00:12:03.920 | And yeah, probably actually pretty useful
00:12:07.440 | for just keeping relatively up to date with what is going on.
00:12:12.000 | So you can, of course,
00:12:14.200 | continue talking to your assistant for as long as you like,
00:12:17.360 | but I'm done with mine now.
00:12:18.720 | So I'm going to go ahead
00:12:19.800 | and save myself a little bit of memory
00:12:22.280 | by deleting the assistant.
00:12:23.720 | So if we just come over to here quickly,
00:12:26.120 | we're going to go to assistants beta,
00:12:28.000 | and this is a Pinecone console.
00:12:29.880 | And you can see down here, I have this storage.
00:12:32.480 | So we have limited storage at the moment.
00:12:35.120 | So I'm going to just go ahead and delete my assistant,
00:12:38.600 | and that will free up the storage for me
00:12:41.120 | by just deleting all those documents
00:12:43.520 | that I originally provided it with.
00:12:46.160 | And yeah, with that, we are done with this walkthrough.
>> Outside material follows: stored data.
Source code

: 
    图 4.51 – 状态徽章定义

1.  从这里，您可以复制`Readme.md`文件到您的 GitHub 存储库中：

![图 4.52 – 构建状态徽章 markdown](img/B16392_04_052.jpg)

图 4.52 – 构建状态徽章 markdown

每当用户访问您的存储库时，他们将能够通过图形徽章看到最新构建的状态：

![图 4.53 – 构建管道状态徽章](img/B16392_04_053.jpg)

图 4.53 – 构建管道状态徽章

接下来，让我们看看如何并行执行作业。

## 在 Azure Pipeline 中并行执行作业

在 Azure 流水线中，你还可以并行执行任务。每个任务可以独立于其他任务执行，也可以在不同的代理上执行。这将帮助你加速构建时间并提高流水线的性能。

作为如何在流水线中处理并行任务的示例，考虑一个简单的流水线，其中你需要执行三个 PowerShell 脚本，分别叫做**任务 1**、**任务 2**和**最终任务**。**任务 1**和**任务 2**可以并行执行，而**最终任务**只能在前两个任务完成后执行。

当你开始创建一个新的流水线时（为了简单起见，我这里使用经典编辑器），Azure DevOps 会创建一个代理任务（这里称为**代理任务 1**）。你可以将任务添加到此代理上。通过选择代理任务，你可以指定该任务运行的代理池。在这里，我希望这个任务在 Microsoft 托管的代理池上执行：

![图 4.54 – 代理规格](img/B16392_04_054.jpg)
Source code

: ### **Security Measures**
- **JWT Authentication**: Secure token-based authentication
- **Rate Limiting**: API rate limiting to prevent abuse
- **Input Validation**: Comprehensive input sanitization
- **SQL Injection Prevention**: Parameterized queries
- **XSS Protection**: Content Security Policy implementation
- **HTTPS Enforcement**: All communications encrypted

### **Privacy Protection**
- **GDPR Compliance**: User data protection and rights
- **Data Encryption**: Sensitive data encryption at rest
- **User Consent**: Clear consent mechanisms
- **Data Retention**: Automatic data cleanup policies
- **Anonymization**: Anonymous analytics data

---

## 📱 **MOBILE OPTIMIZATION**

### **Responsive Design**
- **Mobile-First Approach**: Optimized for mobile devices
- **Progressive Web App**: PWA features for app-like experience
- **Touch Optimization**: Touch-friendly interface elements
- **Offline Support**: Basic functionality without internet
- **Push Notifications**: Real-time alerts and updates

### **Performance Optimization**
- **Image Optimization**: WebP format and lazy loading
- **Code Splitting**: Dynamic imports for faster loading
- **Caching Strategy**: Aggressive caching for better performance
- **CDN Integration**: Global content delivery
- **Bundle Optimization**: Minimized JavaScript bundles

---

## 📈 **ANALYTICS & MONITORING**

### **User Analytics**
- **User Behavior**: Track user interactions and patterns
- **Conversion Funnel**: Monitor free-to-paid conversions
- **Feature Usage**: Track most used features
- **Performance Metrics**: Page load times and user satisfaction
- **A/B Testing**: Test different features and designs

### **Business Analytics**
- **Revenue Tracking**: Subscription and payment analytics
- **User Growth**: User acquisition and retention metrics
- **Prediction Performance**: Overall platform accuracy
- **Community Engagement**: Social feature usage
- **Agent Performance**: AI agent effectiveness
00:12:50.400 | And we've seen a little bit
00:12:51.680 | of what Pinecone assistants can do,
00:12:53.360 | which is just a really easy-to-use,
00:12:57.600 | like out-of-the-box AI assistant
00:13:00.400 | that is able to ground its answers in knowledge
00:13:03.920 | very well, as we saw,
00:13:05.960 | and gives us a really nice little interface
00:13:07.800 | for providing more trustworthy outputs from our assistant.
00:13:12.800 | So that's it for this video.
00:13:16.080 | I hope all of this has been useful and interesting,
00:13:20.720 | but I'll leave it there for now.
00:13:21.760 | So thank you very much for watching,
00:13:23.200 | and I will see you again in the next one.